Dataset excerpts
----
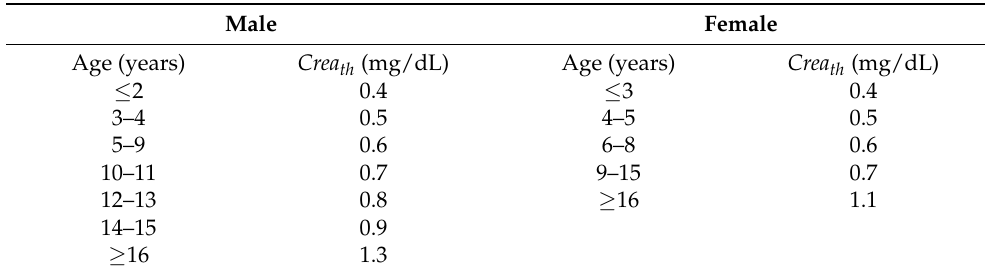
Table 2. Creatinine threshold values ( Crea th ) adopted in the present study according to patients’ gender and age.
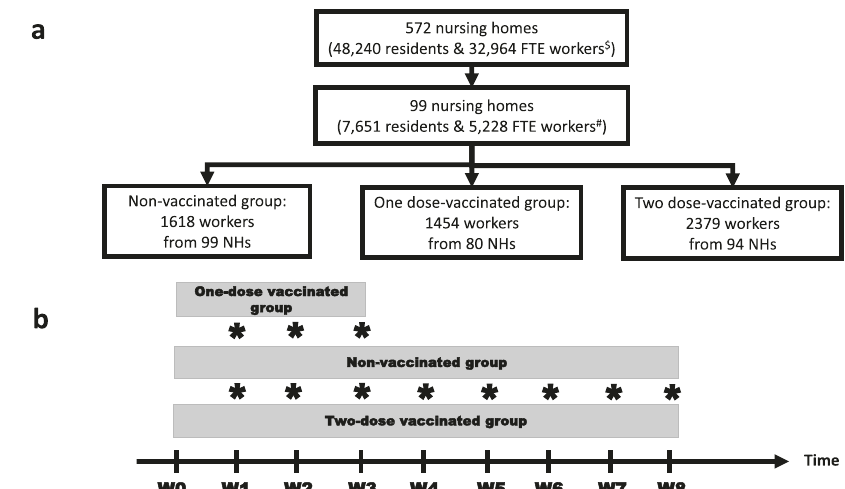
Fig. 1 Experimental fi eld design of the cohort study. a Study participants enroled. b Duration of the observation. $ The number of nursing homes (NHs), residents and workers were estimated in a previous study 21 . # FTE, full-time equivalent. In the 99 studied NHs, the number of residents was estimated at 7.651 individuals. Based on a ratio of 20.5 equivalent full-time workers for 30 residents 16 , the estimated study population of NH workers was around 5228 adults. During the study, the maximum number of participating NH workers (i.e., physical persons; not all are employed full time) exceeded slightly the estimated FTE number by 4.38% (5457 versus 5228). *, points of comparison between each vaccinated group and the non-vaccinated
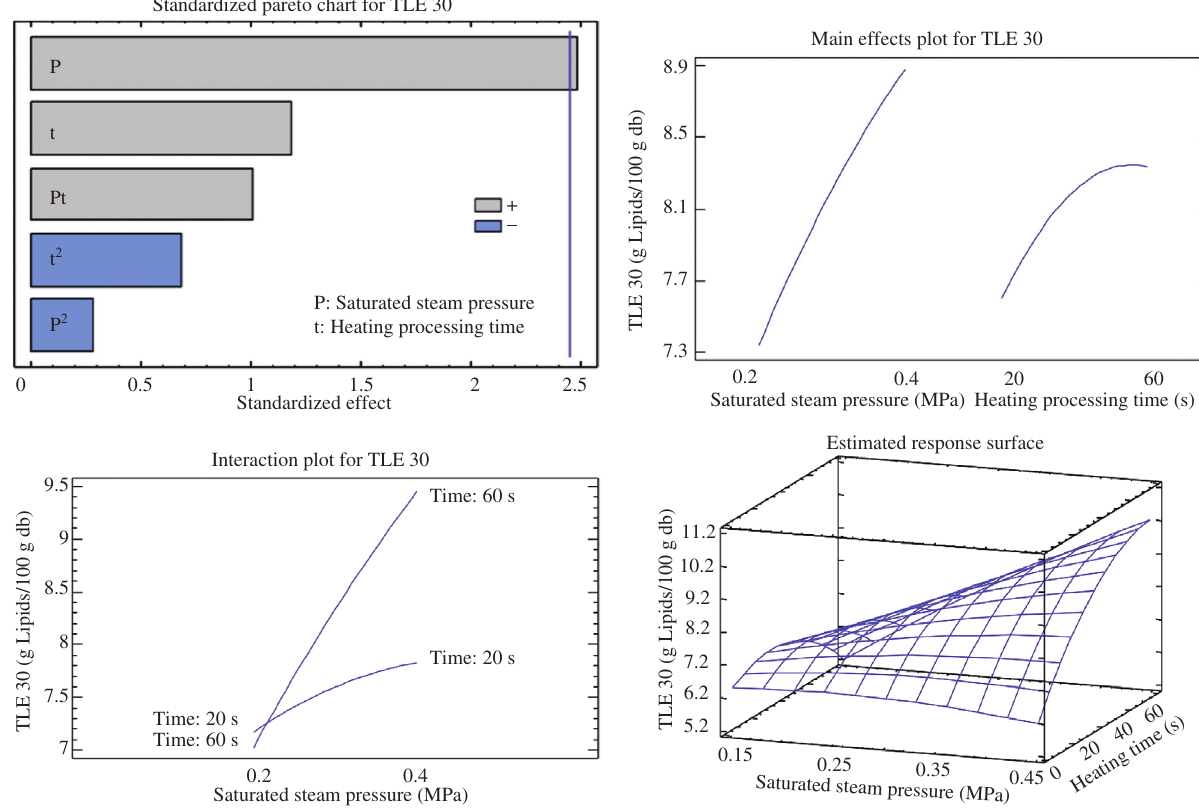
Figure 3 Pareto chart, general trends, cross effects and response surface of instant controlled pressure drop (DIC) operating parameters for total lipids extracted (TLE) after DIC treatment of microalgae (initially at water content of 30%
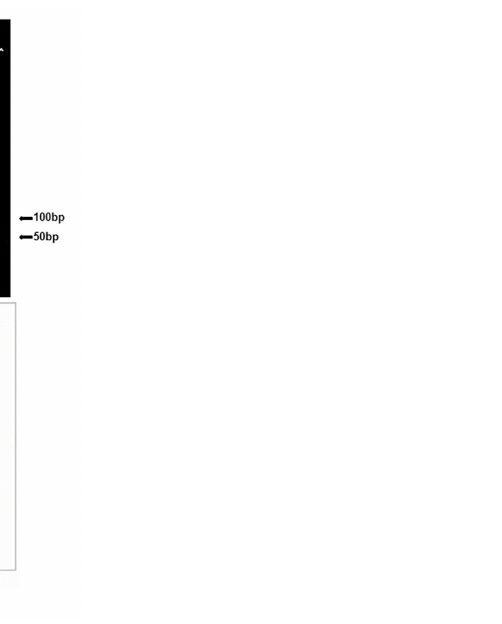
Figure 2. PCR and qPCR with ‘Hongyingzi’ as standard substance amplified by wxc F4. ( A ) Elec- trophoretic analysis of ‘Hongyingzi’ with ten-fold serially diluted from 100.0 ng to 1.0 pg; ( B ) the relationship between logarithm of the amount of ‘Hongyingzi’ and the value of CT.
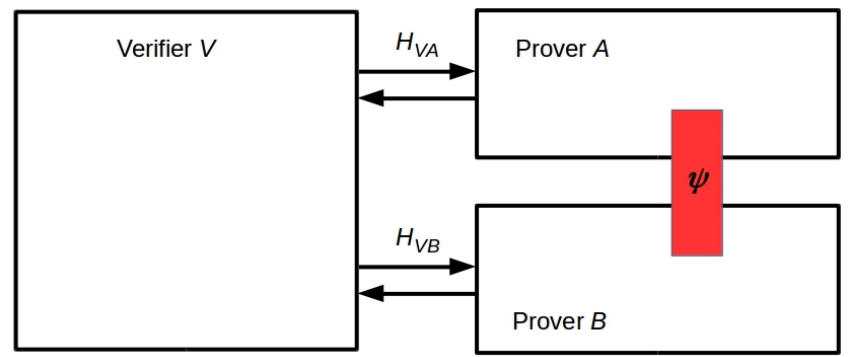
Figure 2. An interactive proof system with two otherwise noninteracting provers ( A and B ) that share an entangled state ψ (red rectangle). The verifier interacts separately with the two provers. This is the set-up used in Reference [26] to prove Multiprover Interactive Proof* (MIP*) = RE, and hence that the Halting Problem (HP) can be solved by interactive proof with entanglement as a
----
To do: With the images left out, output all the entries above exactly.

Answer to this task:
Table 2. Creatinine threshold values ( Crea th ) adopted in the present study according to patients’ gender and age.
Fig. 1 Experimental fi eld design of the cohort study. a Study participants enroled. b Duration of the observation. $ The number of nursing homes (NHs), residents and workers were estimated in a previous study 21 . # FTE, full-time equivalent. In the 99 studied NHs, the number of residents was estimated at 7.651 individuals. Based on a ratio of 20.5 equivalent full-time workers for 30 residents 16 , the estimated study population of NH workers was around 5228 adults. During the study, the maximum number of participating NH workers (i.e., physical persons; not all are employed full time) exceeded slightly the estimated FTE number by 4.38% (5457 versus 5228). *, points of comparison between each vaccinated group and the non-vaccinated
Figure 3 Pareto chart, general trends, cross effects and response surface of instant controlled pressure drop (DIC) operating parameters for total lipids extracted (TLE) after DIC treatment of microalgae (initially at water content of 30%
Figure 2. PCR and qPCR with ‘Hongyingzi’ as standard substance amplified by wxc F4. ( A ) Elec- trophoretic analysis of ‘Hongyingzi’ with ten-fold serially diluted from 100.0 ng to 1.0 pg; ( B ) the relationship between logarithm of the amount of ‘Hongyingzi’ and the value of CT.
Figure 2. An interactive proof system with two otherwise noninteracting provers ( A and B ) that share an entangled state ψ (red rectangle). The verifier interacts separately with the two provers. This is the set-up used in Reference [26] to prove Multiprover Interactive Proof* (MIP*) = RE, and hence that the Halting Problem (HP) can be solved by interactive proof with entanglement as a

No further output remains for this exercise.